Where the future lies
Michael Everall, vice-president of information security at Lehman Brothers, states that the merging of the two roles needs to stop, because both the CIO and CISO have important jobs to focus on, and the latter needs the freedom to do his work properly.
“If an organisation is to survive in this ever-changing world and ever-increasing threat landscape, there needs to be a strong and enforced-by-management separation of the CIO and CISO,” Everall says.
He adds: “The CISO may functionally report to a CIO, but it is essential that they have independence and a strong matrix report outside of IT. This is not to say that IT and information security will not collaborate closely on operational issues, such as day-to-day oversight – after all, information security's technology is mainly focused on the IT landscape.
“The issue is that information security professionals have to stand back, look at the mixture of legal, compliance, regulatory and operational issues that can impact IT and the business, and then work with IT and the business to come up with viable solutions and mitigating and compensating controls that will work.”
Canon's Taylor believes that the CISO will become more prominent in the future, but the postholder will have to change their attitude to perhaps better reflect the more traditional way they acted before.
“As more and more emphasis is placed on the information, the person tasked with protecting that information will gain more and more prominence,” he explains. “For this change to occur, however, there needs to be a change in the CISO, which means that far from being the ‘preventer of information services' as popularised by the cartoon Dilbert, he takes a far less risk-averse approach, aligning with the risk appetite of the organisation.”
Many security analysts and experts have claimed that the IT security professional can no longer “just be the guy who says no”, but Taylor argues that for this to happen, the CISO must first receive the full backing of the rest of the company.
“This approach cannot be taken in a vacuum – it must be supported by the company as a whole,” he adds. “The sad fact of the sales organisation being rewarded for taking risk, while the CISO/CIO are rewarded for not taking risk, needs to be resolved.”
Everall agrees, even suggesting a new role will emerge out of the ashes of the traditional security mould.
“[The information security threat] is now far more understood at senior levels – it's not if a breach may occur, it's when, how big and how do we manage it,” he explains.
“This is leading to the CISO becoming more of a purely risk-oriented and pro-active solution provider, with more independence from the IT structure.
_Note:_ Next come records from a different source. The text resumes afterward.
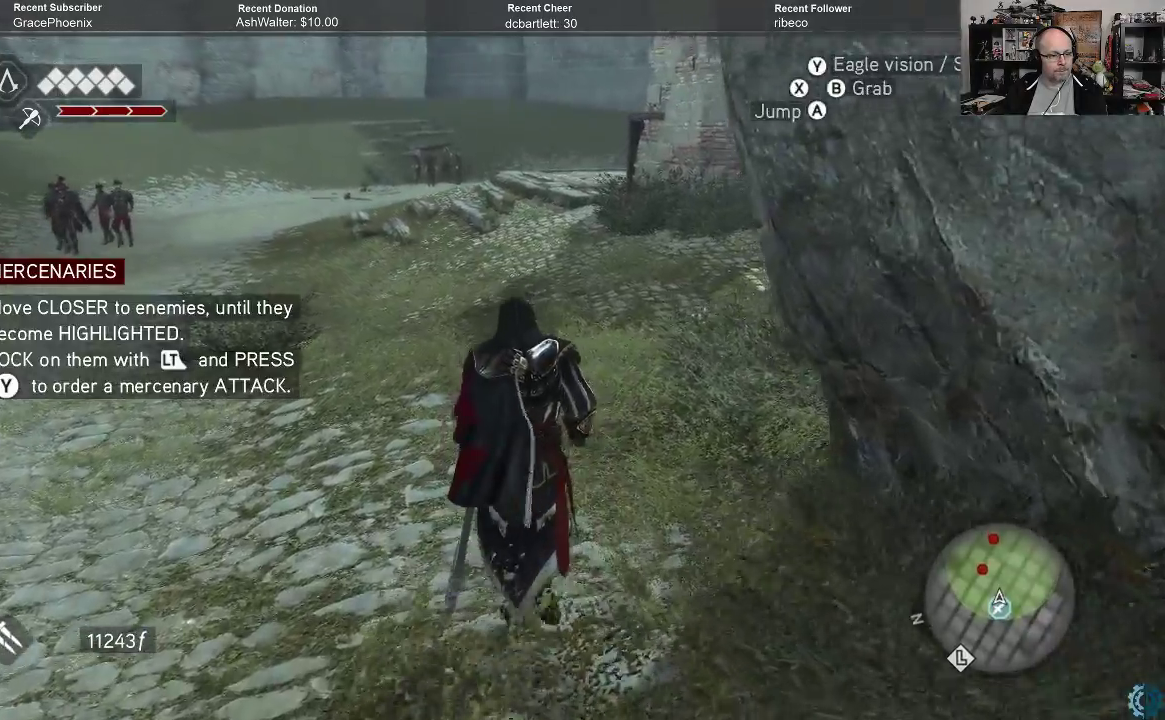
{"buttons": ["R2"], "left_stick": "up", "right_stick": "center", "events": []}
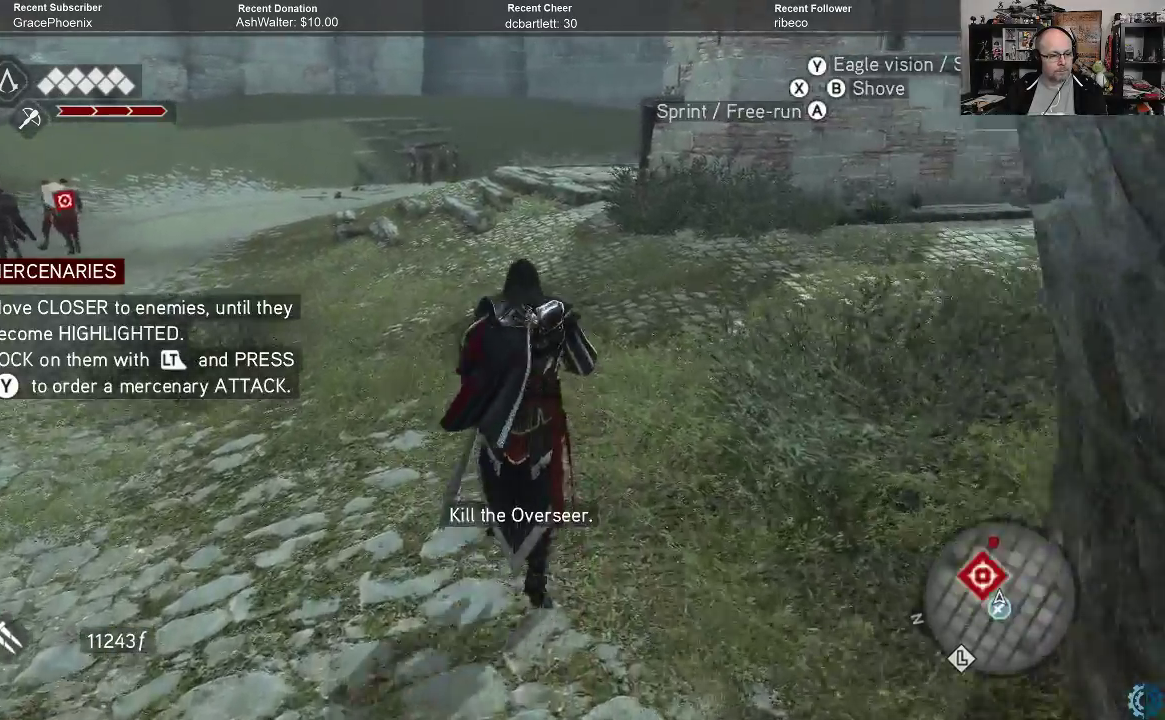
{"buttons": [], "left_stick": "up", "right_stick": "center", "events": [[133, "R2", "up"]]}
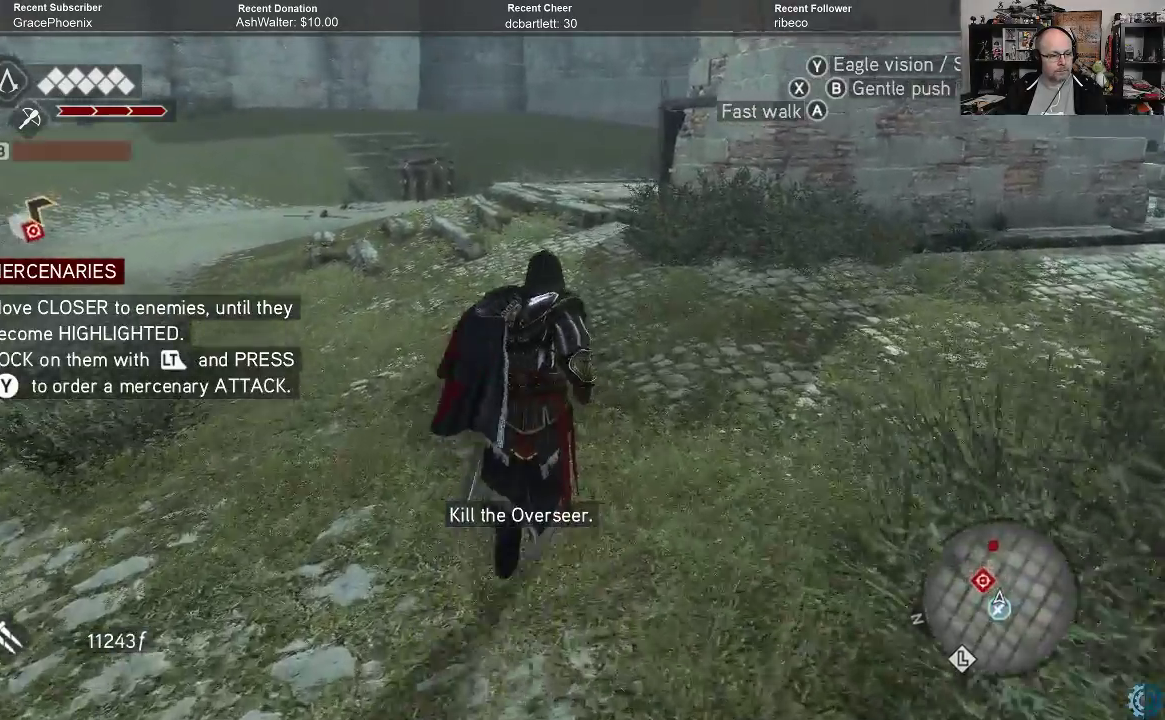
{"buttons": [], "left_stick": "center", "right_stick": "center", "events": [[33, "left_stick", "center"], [33, "right_stick", "left"], [300, "right_stick", "center"]]}
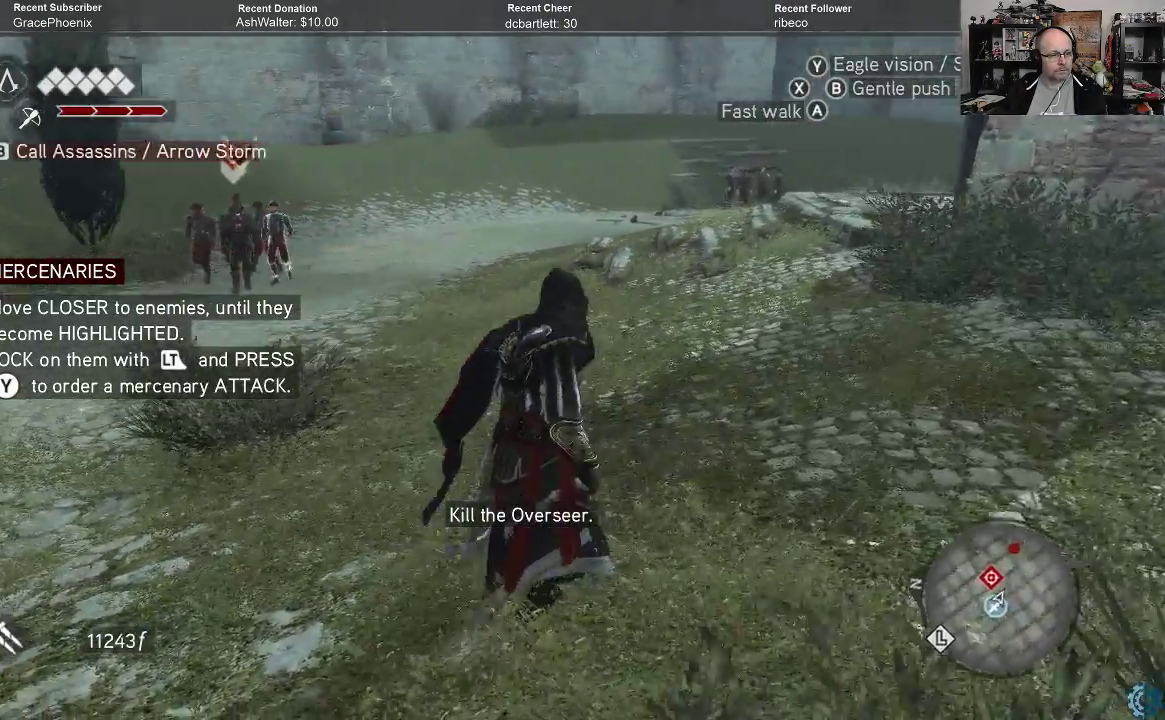
{"buttons": ["R2"], "left_stick": "down-right", "right_stick": "center", "events": [[33, "left_stick", "right"], [33, "right_stick", "left"], [233, "right_stick", "center"], [400, "left_stick", "down-right"], [500, "R2", "down"]]}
The role isn't so much changing as expanding into other areas. Possibly, the role will become ‘chief risk officer' as time progresses.”
Separating risk from business
Regardless of the merging of the roles or the aforementioned “stepping on toes”, both the CIO and CISO are more important members of their companies than they have ever been.
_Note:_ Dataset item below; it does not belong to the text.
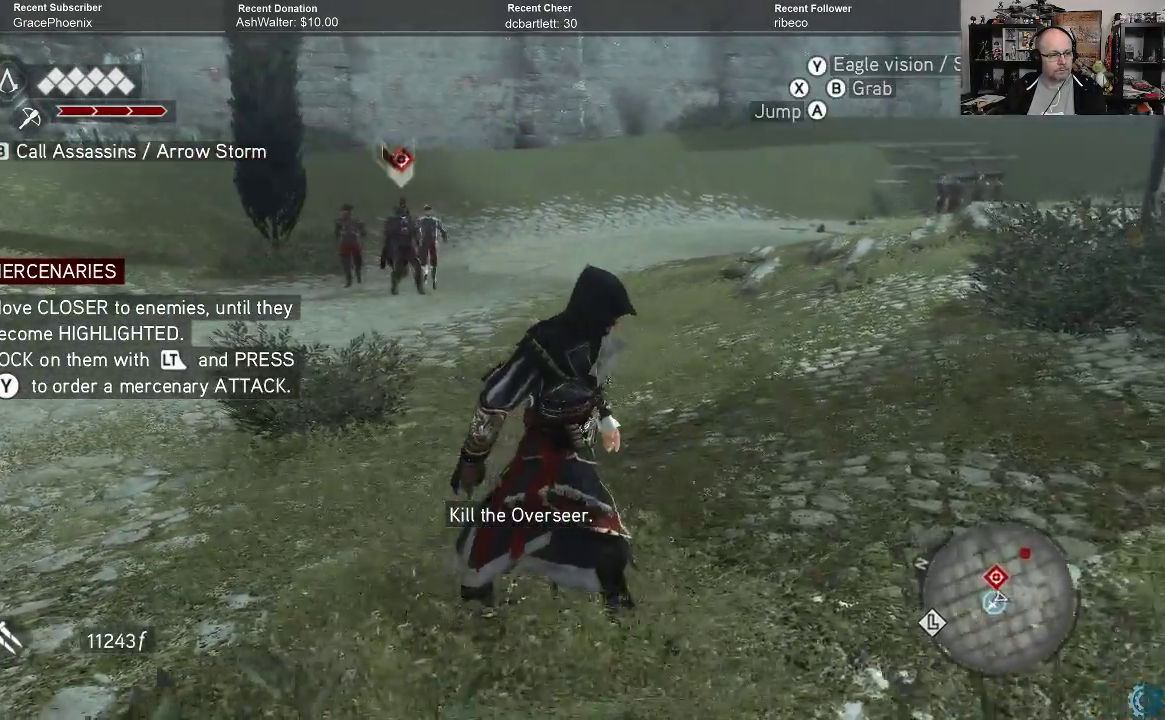
{"buttons": ["R2"], "left_stick": "up-right", "right_stick": "left", "events": [[400, "right_stick", "left"], [433, "left_stick", "up-right"]]}
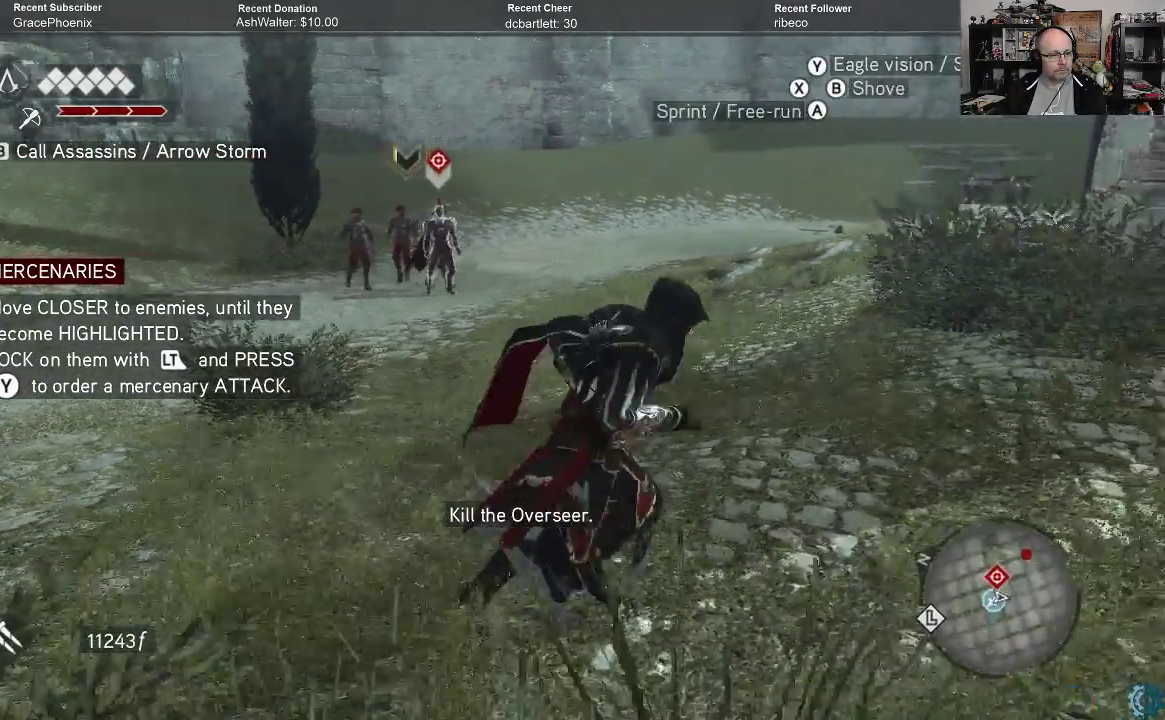
{"buttons": ["R2"], "left_stick": "down-right", "right_stick": "center", "events": [[100, "left_stick", "right"], [133, "right_stick", "center"], [267, "left_stick", "down-right"]]}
They key for them, however, is to focus on the tasks at hand and not get bogged down in more trivial matters. In the future, the CIO must look to how information and IT can help achieve business goals. The CISO must then look at risk assessment and how he or she can enable the growing trends in IT, such as consumerisation and cloud computing, to benefit the company in a safe way.
As long as the two postholders keep to their side of the bargain, the enterprises they work for could become the safest and strongest they have ever been, even while operating within an increasingly dangerous threat landscape.